I discovered him purely by chance about 2-3 years ago. I was out, I had a radio with me and I found a piece for organ and orchestra playing on a Welsh-language station (I know very little Welsh), and it had me hooked for its half-hour duration. I found out afterwards that it was Mathias' Organ Concerto (which NEEDS to be commerically recorded!)

Then a year ago, I found a disc for sale in a charity shop featuring his Symphonies Nos. 1 & 2, and I really got into those works (especially No. 2) and started delving further. As of now, I only have one other disc of his (Lux aeterna), but I intend to get more when I can.


----------



## MagneticGhost

*William Mathias (1934 - 1992)*

William Mathias (1934-1992) was a Welsh Composer who composed a wide range of orchestral, choral and chamber works.)

From Wiki


> Mathias was born in Whitland, Carmarthenshire. A child prodigy, he started playing the piano at the age of three and began composing at the age of five. At Aberystwyth University, Mathias was a member of The Elizabethan Madrigal Singers and wrote 'Gloria in Excelsis Deo' for them in 1954. He studied at the Royal Academy of Music under Lennox Berkeley, where he was elected a fellow in 1965. In 1968, he was awarded the Bax Society Prize of the Harriet Cohen International Music Award. He was professor of music and head of department in the University of Wales, Bangor, from 1970 until 1988.
> 
> His compositions include large scale works, including an opera, The Servants (1980), three symphonies and three piano concertos.

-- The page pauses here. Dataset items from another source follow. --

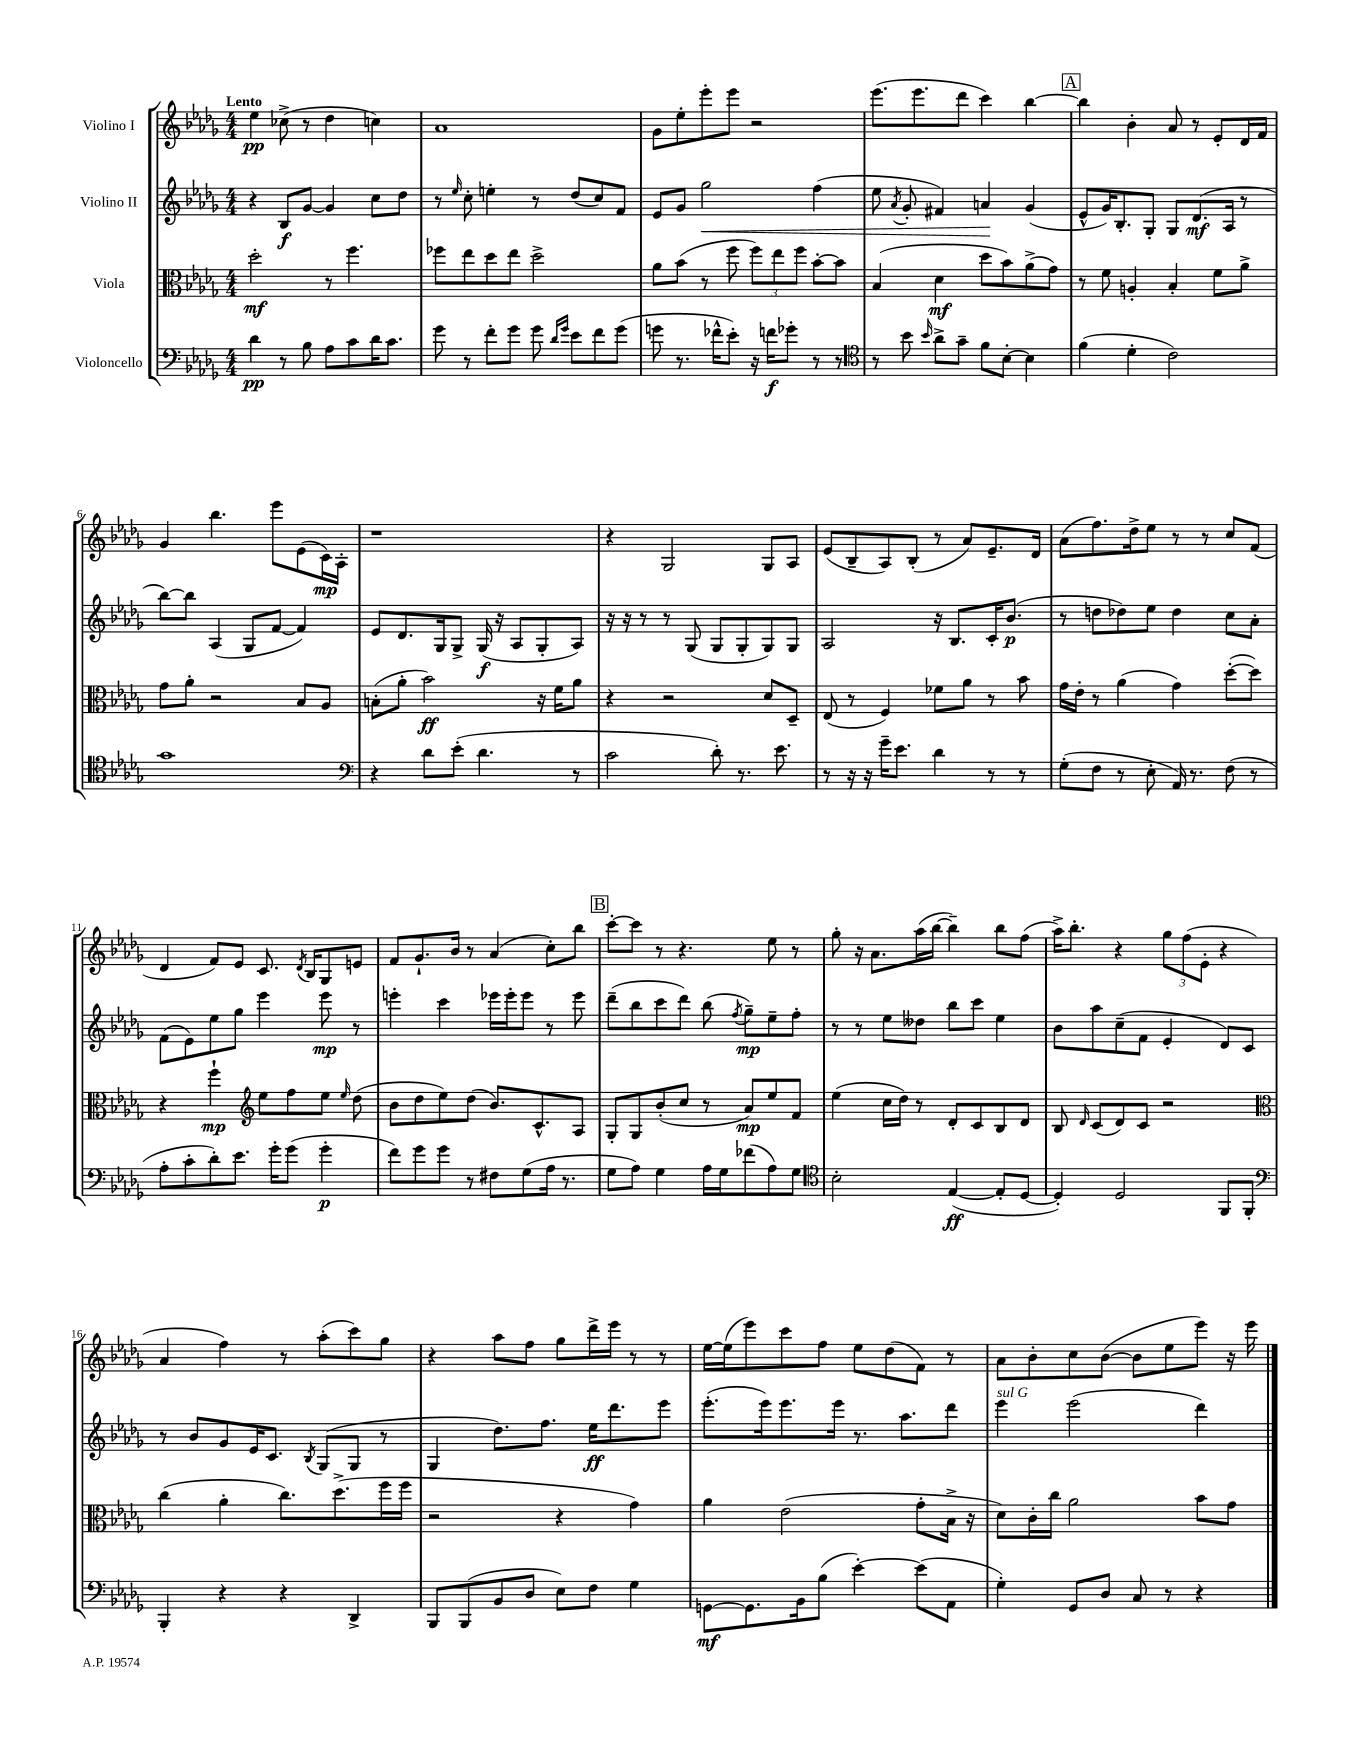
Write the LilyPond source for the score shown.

<<
\new StaffGroup <<
\new Staff = "s0" \with { instrumentName = "Violino I" } {
    \clef treble \key des \major \numericTimeSignature \time 4/4 \tempo "Lento"
    \autoBeamOff ees''4\pp ces''8->( r8 des''4 c''4) |
    aes'1 |
    ges'8[ ees''8-. ees'''8-. ees'''8] r2 |
    ees'''8.[( ees'''8. des'''8] c'''4) bes''4~ |
    \mark \markup { \box "A" } bes''4 bes'4-. aes'8 r8 ees'8[-. des'16 f'16] |
    ges'4 bes''4. ees'''8[ ees'8( c'16\mp) aes16]-. |
    r1 |
    r4 ges2 ges8[ aes8] |
    ees'8[( bes8-- aes8) bes8]-.( r8 aes'8[) ees'8.-- des'16] |
    aes'8[( f''8.) des''16-> ees''8] r8 r8 c''8[ f'8]( |
    des'4 f'8[) ees'8] c'8. \acciaccatura { des'8 } bes16[ ges8 e'8] |
    f'8[ ges'8.-! bes'16] r8 aes'4( c''8[-.) bes''8] |
    \mark \markup { \box "B" } c'''8[~-. c'''8] r8 r4. ees''8 r8 |
    ges''8-. r16 aes'8.[ aes''16( bes''16]~ bes''4--) bes''8[ f''8]( |
    aes''16[->) bes''8.]-. r4 \tuplet 3/2 { ges''8[ f''8( ees'8]-. } r4 |
    aes'4 f''4) r8 aes''8[-.( c'''8) ges''8] |
    r4 aes''8[ f''8] ges''8[ des'''16-> ees'''16] r8 r8 |
    ees''16[~ ees''16( ees'''8) c'''8 f''8] ees''8[ des''8( f'8]) r8 |
    aes'8[ bes'8-. c''8 bes'8]~( bes'8[ ees''8 ees'''8]) r16 ees'''16 \bar "|." |
}
\new Staff = "s1" \with { instrumentName = "Violino II" } {
    \clef treble \key des \major \numericTimeSignature \time 4/4
    \autoBeamOff r4 bes8[\f ges'8]~ ges'4 c''8[ des''8] |
    r8 \grace { ees''16 } c''8-. e''4-. r8 des''8[( c''8) f'8] |
    ees'8[ ges'8] ges''2\< f''4( |
    ees''8 \acciaccatura { aes'8 } ges'8-. fis'4) a'4\! ges'4( |
    \mark \markup { \box "A" } ees'8[-^ ges'16) bes8.-. ges8]-. ges8[ des'8.\mf( aes16] r8 |
    bes''8[~) bes''8] aes4( ges8[ f'8]~ f'4) |
    ees'8[ des'8. ges16 ges8]-> ges16\f( r16 aes8[ ges8-. aes8]) |
    r16 r16 r8 r8 ges8( ges8[ ges8-. ges8) ges8] |
    aes2 r16 bes8.[ c'16-. bes'8.]\p( |
    r8 d''8[ des''8) ees''8] des''4 c''8[ aes'8]-. |
    f'8[( ees'8) ees''8 ges''8] ees'''4 ees'''8\mp r8 |
    e'''4-. c'''4 ees'''16[ ees'''16-. ees'''8] r8 ees'''8 |
    \mark \markup { \box "B" } des'''8[--( bes''8 c'''8 des'''8]) bes''8( \acciaccatura { f''8 } ges''8[--\mp) ees''8-- f''8]-. |
    r8 r8 ees''8[ deses''8] bes''8[ c'''8] ees''4 |
    bes'8[ aes''8 c''8--( f'8] ees'4-. des'8[) c'8] |
    r8 bes'8[ ges'8 ees'16 c'8.] \acciaccatura { bes8 } ges8[( ges8] r8 |
    ges4 des''8.[) f''8.] ees''16[\ff des'''8. ees'''8] |
    ees'''8.[-.( ees'''16) ees'''8. ees'''16] r8. aes''8.[ des'''8] |
    ees'''4^\markup { \italic "sul G" } ees'''2( des'''4) \bar "|." |
}
\new Staff = "s2" \with { instrumentName = "Viola" } {
    \clef alto \key des \major \numericTimeSignature \time 4/4
    \autoBeamOff des''2-.\mf r8 f''4. |
    fes''8[ ees''8 des''8 ees''8] des''2-> |
    aes'8[ bes'8]( r8 f''8 \tuplet 3/2 { f''8[) ees''8 f''8] } bes'8[~-. bes'8] |
    bes4( des'4\mf des''8[ bes'8) aes'8->( ges'8]) |
    \mark \markup { \box "A" } r8 f'8 a4-. bes4-. f'8[ aes'8]-> |
    ges'8[ aes'8]-. r2 bes8[ aes8] |
    b8[-.( aes'8]-. bes'2\ff) r16 f'16[ aes'8] |
    r4 r2 des'8[ des8]-- |
    ees8( r8 f4) fes'8[ aes'8] r8 bes'8 |
    ges'16[ ees'16]-. r8 aes'4( ges'4) des''8[~-.( des''8]) |
    r4 f''4-!\mp \clef treble ees''8[ f''8 ees''8] \grace { ees''16 } des''8( |
    bes'8[ des''8 ees''8) des''8]( bes'8.[) c'8.-^ aes8] |
    \mark \markup { \box "B" } ges8[-. ges8 bes'8-.( c''8] r8 aes'8[\mp) ees''8 f'8] |
    ees''4( c''16[ des''16]) r8 des'8[-. c'8 bes8 des'8] |
    bes8 \grace { des'16 } c'8[( des'8) c'8] r2 |
    \clef alto c''4( aes'4-. c''8.[) des''8.->( f''16 f''16] |
    r2 r4 ges'4) |
    aes'4 ees'2( ges'8[-. bes16]-> r16 |
    des'8[) c'16-. c''16] aes'2 bes'8[ ges'8] \bar "|." |
}
\new Staff = "s3" \with { instrumentName = "Violoncello" } {
    \clef bass \key des \major \numericTimeSignature \time 4/4
    \autoBeamOff des'4\pp r8 bes8 aes8[ c'8 des'16 c'8.] |
    ges'8 r8 f'8[-. ges'8] ges'8 \grace { des'16[ ges'16] } ees'8[ f'8 ges'8]( |
    g'8 r8. fes'16[-^ ees'8]-.) r16 f'16[\f ges'8]-. r8 r8 |
    \clef tenor r8 bes'8 \grace { bes'16 } aes'8[-> ges'8]-- f'8[ bes8]~-. bes4 |
    \mark \markup { \box "A" } f'4( des'4-. c'2) |
    ges'1 |
    \clef bass r4 des'8[ ees'8]-.( des'4. r8 |
    c'2 des'8-.) r8. ees'8. |
    r8 r16 r16 ges'16[-- ees'8.] des'4 r8 r8 |
    ges8[-.( f8] r8 ees8-. aes,16) r8. f8( r8 |
    aes8[-. c'8-. des'8-.) ees'8.] ges'16[-. ges'8]( ges'4-.\p |
    f'8[) ges'8 ges'8] r8 fis8[ ges8( aes16] r8. |
    \mark \markup { \box "B" } ges8[ aes8]) ges4 aes16[ ges16 fes'8( aes8) ges8] |
    \clef tenor bes2-. ees4~\ff( ees8[-. des8]~ |
    des4-.) des2 f,8[ f,8]-. |
    \clef bass bes,,4-. r4 r4 des,4-> |
    bes,,8[ bes,,8( bes,8 des8] ees8[) f8] ges4 |
    g,8[~\mf g,8. bes,16 bes8]( ees'4~-.) ees'8[( aes,8] |
    ges4-.) ges,8[ des8] c8 r8 r4 \bar "|." |
}
>>
>>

Much of his music was written for the Anglican choral tradition, most famously the anthem Let the people praise Thee, O God written for the July 1981 royal wedding of the Prince and Princess of Wales, which had a television audience of an estimated 1 billion people worldwide.
> 
> Mathias wrote his Sinfonietta - initially called Dance Suite - for the Leicestershire Schools Symphony Orchestra (LSSO) in late 1966, and it received its first performance at Leicester De Montfort Hall during the 1967 Schools Festival. It was also included in the orchestra's tour programme for Denmark and Germany later in the year. The LSSO made the first commercial recording of Sinfonietta for the Pye Golden Guinea label in July 1967 under the direction of the composer (see external links below).
> 
> He founded the North Wales International Music Festival in St Asaph in 1972 and directed it until his death in 1992.
> 
> He is buried outside St Asaph Cathedral, at St Asaph, Denbighshire, North Wales.

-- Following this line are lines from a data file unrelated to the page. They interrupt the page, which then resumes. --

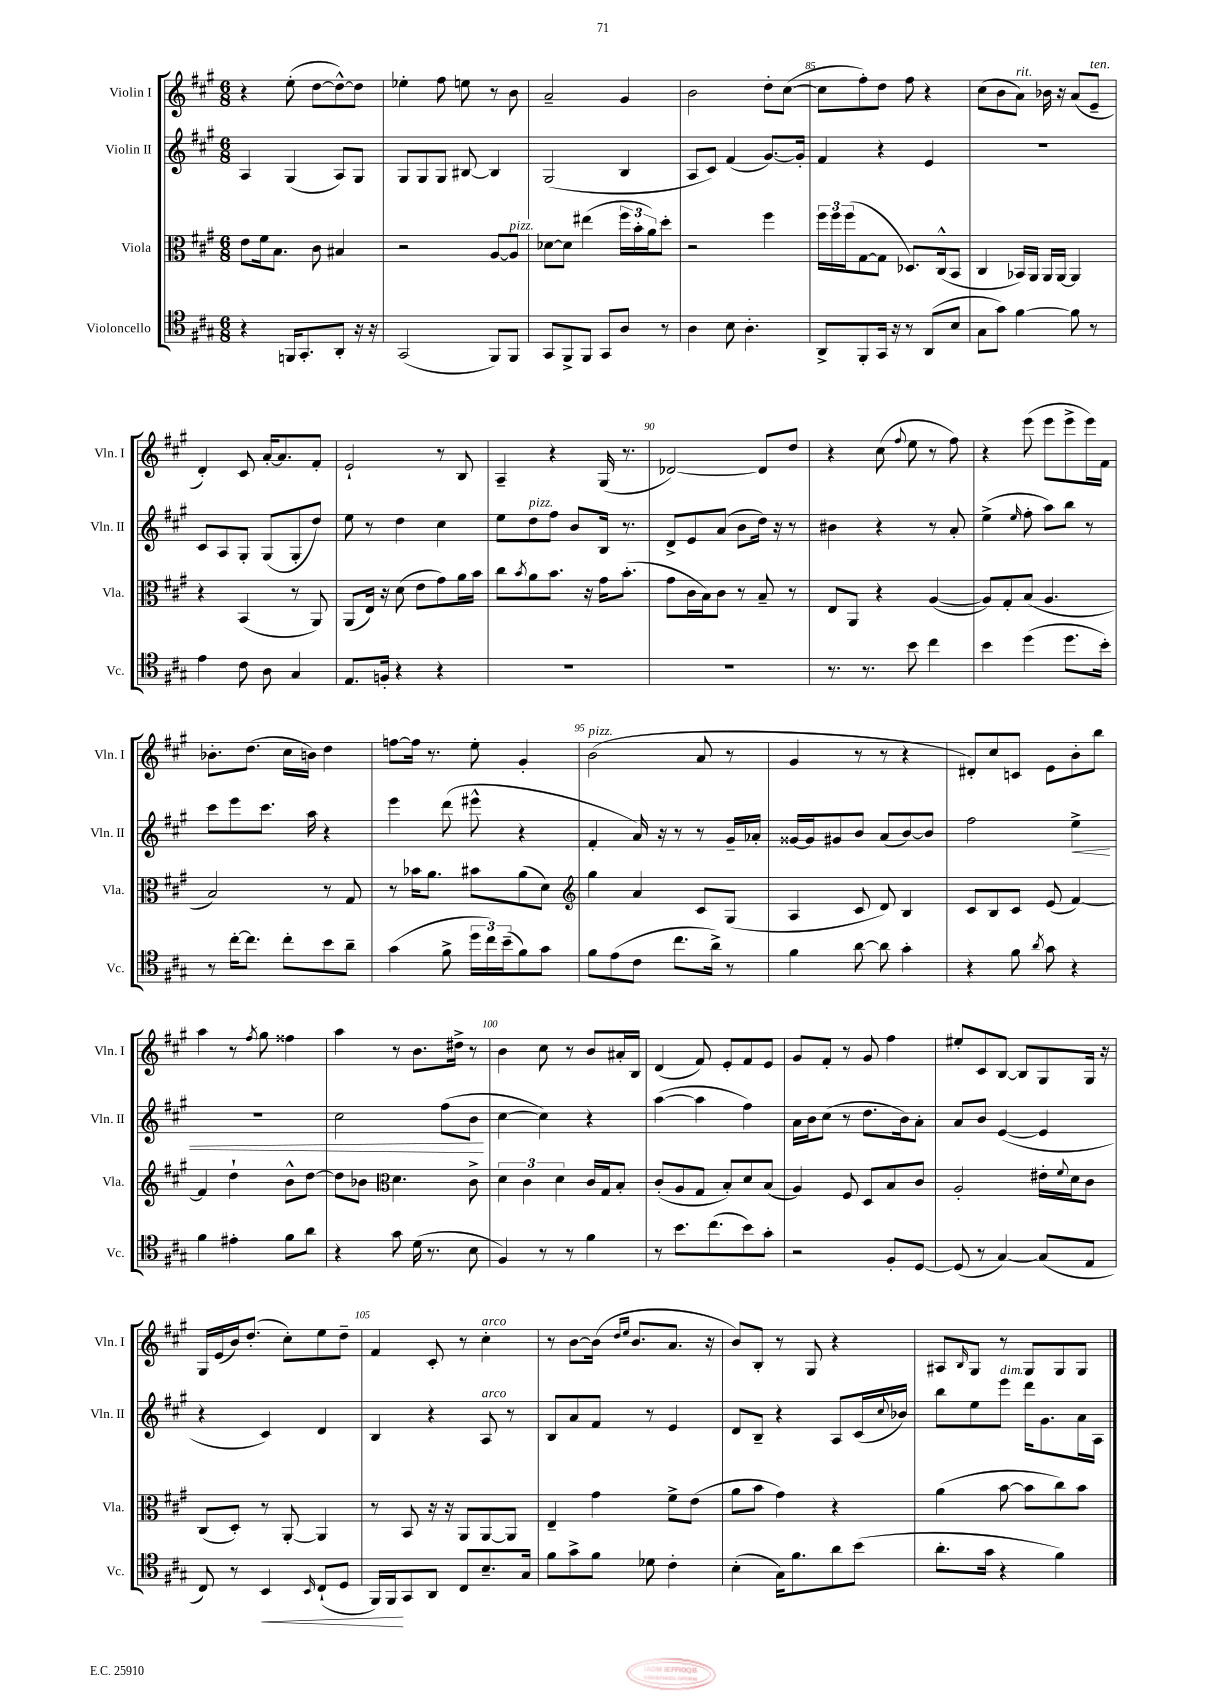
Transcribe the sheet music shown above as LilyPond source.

<<
\new StaffGroup <<
\new Staff = "s0" \with { instrumentName = "Violin I" shortInstrumentName = "Vln. I" } {
    \clef treble \key a \major \numericTimeSignature \time 6/8
    r4 e''8-.( d''8~ d''8~-^) d''8 |
    ees''4-. fis''8 e''8 r8 b'8 |
    a'2-- gis'4 |
    b'2 d''8-. cis''8~( |
    cis''8 fis''8-.) d''8 fis''8 r4 |
    cis''8( b'8 a'8^\markup { \italic "rit." }) bes'16 r16 a'8( e'8--^\markup { \italic "ten." } |
    d'4-.) cis'8 a'16~-. a'8. fis'8-. |
    e'2-! r8 b8 |
    a4-- r4 gis16( r8. |
    des'2~) des'8 d''8 |
    r4 cis''8( \appoggiatura { fis''8 } e''8 r8 fis''8) |
    r4 e'''8( e'''8 e'''8-> e'''16) fis'16 |
    bes'8.-. d''8.( cis''16 b'16) d''4 |
    f''8~ f''16 r8. e''8-. gis'4-. |
    b'2^\markup { \italic "pizz." }( a'8 r8 |
    gis'4 r8 r8 r4 |
    dis'8-.) cis''8 c'8 e'8 b'8-. b''8 |
    a''4 r8 \acciaccatura { fis''8 } gis''8 fisis''4 |
    a''4 r8 b'8. dis''16-> r8 |
    b'4 cis''8 r8 b'8 ais'16-. b16 |
    d'4( fis'8) e'8-. fis'8 e'8 |
    gis'8 fis'8-. r8 gis'8 fis''4 |
    eis''8-. cis'8 b8~ b8 gis8 gis16 r16 |
    gis16 e'16( b'16) d''8.-.( cis''8-.) e''8 d''8-- |
    fis'4 cis'8-. r8 cis''4-.^\markup { \italic "arco" } |
    r8 b'8~ b'16( \grace { d''16 e''16 } b'8. a'8. r16 |
    b'8) b8-. r8 gis8 r4 |
    ais8 \grace { b16 } gis8 r8 gis8 gis8 gis8 \bar "|." |
}
\new Staff = "s1" \with { instrumentName = "Violin II" shortInstrumentName = "Vln. II" } {
    \clef treble \key a \major \numericTimeSignature \time 6/8
    a4 gis4( a8) gis8 |
    gis8 gis8 gis8 bis8~ bis4 |
    gis2( b4 |
    a8 cis'8) fis'4( gis'8.~) gis'16-. |
    fis'4 r4 e'4 |
    r2. |
    cis'8 a8 gis8-. gis8( gis8-. d''8) |
    e''8 r8 d''4 cis''4 |
    e''8 d''8^\markup { \italic "pizz." } fis''8 b'8 b16 r8. |
    d'8-> e'8 a'8( b'8 d''16) r16 r8 |
    bis'4 r4 r8 a'8-. |
    e''4->( \grace { e''16 } fis''8-. a''8) b''8 r8 |
    cis'''8 e'''8 cis'''8. a''16 r4 |
    e'''4 d'''8( eis'''8-^ r4 |
    fis'4-. a'16) r16 r8 r8 gis'16-- aes'16-. |
    gisis'16~ gisis'16 gis'8 b'8 a'8( b'8~) b'8 |
    fis''2 e''4->\< |
    R2. |
    cis''2 fis''8( b'8\! |
    cis''4~ cis''4) r4 |
    a''4~( a''4 fis''4) |
    a'16 b'16 cis''8( r8 d''8. b'16) a'8-. |
    a'8 b'8 e'4~( e'4 |
    r4 cis'4) d'4 |
    b4 r4 a8^\markup { \italic "arco" } r8 |
    b8 a'8 fis'8 r8 e'4 |
    d'8 b8-- r4 a8 cis'16( \appoggiatura { cis''8 } bes'16) |
    b''8 e''8 e'''8^\markup { \italic "dim." } d'''16 gis'8. a'16 a16 \bar "|." |
}
\new Staff = "s2" \with { instrumentName = "Viola" shortInstrumentName = "Vla." } {
    \clef alto \key a \major \numericTimeSignature \time 6/8
    e'8 fis'16 b8. cis'8 bis4 |
    r2 a8~ a8^\markup { \italic "pizz." } |
    des'8~ des'8 eis''4( \tuplet 3/2 { fis''16 b'16-. a'16) } d''8-. |
    r2 fis''4 |
    \tuplet 3/2 { fis''16 fis''16 fis''16( } gis8~ gis8 des8.) cis16-^( b,8 |
    cis4 bes,16) a,16 a,16 a,16~ a,4 |
    r4 b,4( r8 a,8) |
    a,8( e16) r16 d'8( e'8 gis'8) a'16 b'16 |
    cis''8 \acciaccatura { b'8 } a'8 b'8. r16 gis'16 b'8.-.( |
    gis'8 cis'16 b16) cis'8 r8 b8-- r8 |
    e8 a,8 r4 a4~( |
    a8) gis8-. b8( a4. |
    b2) r8 gis8 |
    r8 bes'16 a'8. bis'8 a'8( d'8) |
    \clef treble gis''4 a'4 cis'8 gis8( |
    a4 cis'8 d'8) b4 |
    cis'8 b8 cis'8 e'8( fis'4~) |
    fis'4 d''4-! b'8-^ d''8~ |
    d''8 bes'8 \clef alto d'4. cis'8-> |
    \tuplet 3/2 { d'4 cis'4 d'4 } cis'16 gis16 b8-. |
    cis'8-.( a8 gis8 b8-.) d'8 b8( |
    a4) fis8 d8 b8 cis'8 |
    a2-. eis'16-. \appoggiatura { fis'8 } d'16 cis'8 |
    cis8( d8-.) r8 a,8~-. a,4 |
    r8 b,8 r16 r16 a,8 a,8~ a,8 |
    e4-- gis'4 fis'8-> e'8( |
    a'8 b'8 gis'4) r4 |
    a'4( b'8~ b'8 cis''8) b'8 \bar "|." |
}
\new Staff = "s3" \with { instrumentName = "Violoncello" shortInstrumentName = "Vc." } {
    \clef tenor \key a \major \numericTimeSignature \time 6/8
    r4 f,16 gis,8.-. a,8-. r16 r16 |
    gis,2( fis,8) fis,8 |
    gis,8 fis,8-> fis,8 gis,8 a8 r8 |
    a4 b8 a4.-. |
    a,8-> fis,8-. gis,16 r16 r8 a,8( b8 |
    gis8 gis'8) fis'4~ fis'8 r8 |
    e'4 cis'8 a8 gis4 |
    e8. f16-. r4 r4 |
    R2. |
    R2. |
    r8. r8. b'8 cis''4 |
    b'4 d''4( d''8. b'16-.) |
    r8 cis''16~-. cis''8. cis''8-. b'8 a'8-- |
    gis'4( fis'8-> \tuplet 3/2 { d''16 cis''16) b'16--( } fis'8) gis'8 |
    fis'8 e'8( cis'8 cis''8. a'16->) r8 |
    fis'4 a'8~ a'8 gis'4-. |
    r4 fis'8 \acciaccatura { a'8 } gis'8 r4 |
    fis'4 eis'4-. fis'8 a'8 |
    r4 gis'8 d'16( r8. b8 |
    fis4) r8 r8 fis'4 |
    r8 b'8. cis''8.( b'8) gis'8-. |
    r2 fis8-. d8~ |
    d8( r8 gis4~) gis8( e8 |
    cis8) r8 b,4\< \grace { b,16 } cis8-!( d8 |
    fis,16) fis,16\! gis,8 a,8 cis8 b8.-- gis16 |
    fis'8 gis'8-> fis'8 des'8 cis'4-. |
    b4-.( gis16) fis'8. a'8 b'8( |
    a'8.-. gis'16 r4 fis'4) \bar "|." |
}
>>
>>
\layout { \context { \Score currentBarNumber = #81 \override BarNumber.break-visibility = ##(#f #t #t) barNumberVisibility = #(every-nth-bar-number-visible 5) } }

I actually studied Music at Bangor but shortly after Mathias had retired and shortly before his untimely death. I never actually met him - but his spirit was all pervasive and we played some his pieces in the College Orchestra.

I was suddenly moved this week (due to hearing a couple of his organ works on a compliation) to start exploring more of his music. 
His Organ works are first rate. His symphonies are well worth a listen and his String Quartets are superb.
Happy Explorations to continue.


----------



## elgar's ghost

Hear hear - a fine composer. All credit to the likes of Lyrita and Nimbus for recording a fair portion of his material. I don't have any of the vocal or keyboard works but I've always liked the symphonies, quartets and violin sonatas as well as some of the stand-alone orchestral pieces such as Helios. He wrote a really neat oboe concerto, too.


----------



## MagneticGhost

I bought this a few days back and haven't had a chance to listen to it yet. It has Helios and the Oboe Concerto plus Symphony No.3 which I've only heard the once. I'll be listening to it a little later.


----------



## elgar's ghost

MagneticGhost said:


> View attachment 64508
> 
> 
> I bought this a few days back and haven't had a chance to listen to it yet. It has Helios and the Oboe Concerto plus Symphony No.3 which I've only heard the once. I'll be listening to it a little later.


Yes, that's the disc I was referring to. My advice is that if you see a Mathias recording going cheap at the market place then snaffle it up - some of them are quite pricey now. The ones I want next are the Somm and Lyrita discs that feature his three piano concertos and the concertos for clarinet and harp.


----------



## Kivimees

My only CD is this one:









Two very nice symphonies.


----------